[[ READING PASSAGE, beginning ]]
Garris and Raimondo, then both in their 20s, met at the San Francisco Libertarian Party headquarters in 1976 and soon began working together for SLS. They also met Hunter, a young Stanford graduate, who, unlike them, had a life outside the Libertarian Party that included running his own computer software firm. The three formed a clique that one friend describes as "almost like a little cult."
The Libertarian Party had, until that point, attracted people whose chief concerns were legalizing marijuana and getting out of going to Vietnam. But the three friends were desperate to have libertarianism and themselves taken seriously. Together, they formed a faction called the Libertarian Radical Caucus and started writing their version of a platform. They called themselves radical because their ideas at the time were radical. Whereas some libertarians thought war might be justified in some cases, the Radical Caucus came out unequivocally against all war. "They were like the conscience of the Libertarian Party," says Burt Blumert, president of the Center for Libertarian Studies, a Burlingame-based nonprofit educational center.
There were some minor victories in the 1970s, notably Libertarian Party candidate Ed Clark winning 5 percent of the vote in his run for California governor in 1978. But in the 1980s, the Libertarian Party waned.
"People drop off of every movement unless there's a payoff, and being a libertarian, you get nothing," says Blumert. "We'd get six-tenths of 1 percent [in an election], and we'd celebrate! It's a hopeless kind of cause."
But for the "little cult," libertarianism was an obsession that just wouldn't die. In the late 1980s, Garris, Raimondo, and Hunter left the party altogether to join the Republicans.
[[ READING PASSAGE, end ]]
[[ EXTRACTED MATERIAL, beginning ]]
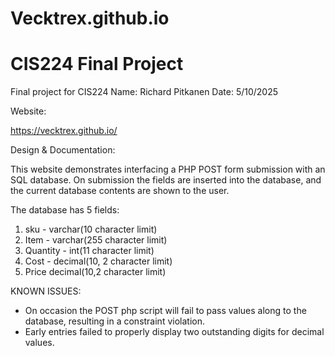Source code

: # Vecktrex.github.io
# CIS224 Final Project

Final project for CIS224
Name: Richard Pitkanen
Date: 5/10/2025

Website:

https://vecktrex.github.io/

Design & Documentation:

This website demonstrates interfacing a PHP POST form submission with an SQL database.
On submission the fields are inserted into the database, and the current database contents are shown to the user.

The database has 5 fields:

1. sku - varchar(10 character limit)
2. Item - varchar(255 character limit)
3. Quantity - int(11 character limit)
4. Cost - decimal(10, 2 character limit)
5. Price decimal(10,2 character limit)

KNOWN ISSUES:

- On occasion the POST php script will fail to pass values along to the database, resulting in a constraint violation.
- Early entries failed to properly display two outstanding digits for decimal values.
[[ EXTRACTED MATERIAL, end ]]
EXERCISE REQUIREMENTS:
1. Duplicate from the Libertarian Party passage the stretch from "The Libertarian Party had, until" through "nonprofit educational center.".
2. Name every person mentioned by name in the Libertarian Party passage.
3. Answer these questions from the Libertarian Party passage:
(a) Where did Garris and Raimondo meet, and in what year?
(b) What percentage of the vote did Ed Clark win in his 1978 run for California governor?
(c) Which party did Garris, Raimondo, and Hunter join in the late 1980s?
The items are not required for any of this work.

SOLUTIONS BELOW:
1.
The Libertarian Party had, until that point, attracted people whose chief concerns were legalizing marijuana and getting out of going to Vietnam. But the three friends were desperate to have libertarianism and themselves taken seriously. Together, they formed a faction called the Libertarian Radical Caucus and started writing their version of a platform. They called themselves radical because their ideas at the time were radical. Whereas some libertarians thought war might be justified in some cases, the Radical Caucus came out unequivocally against all war. "They were like the conscience of the Libertarian Party," says Burt Blumert, president of the Center for Libertarian Studies, a Burlingame-based nonprofit educational center.

2.
Garris
Raimondo
Hunter
Burt Blumert
Ed Clark

3.
(a) At the San Francisco Libertarian Party headquarters, in 1976.
(b) 5 percent.
(c) The Republicans.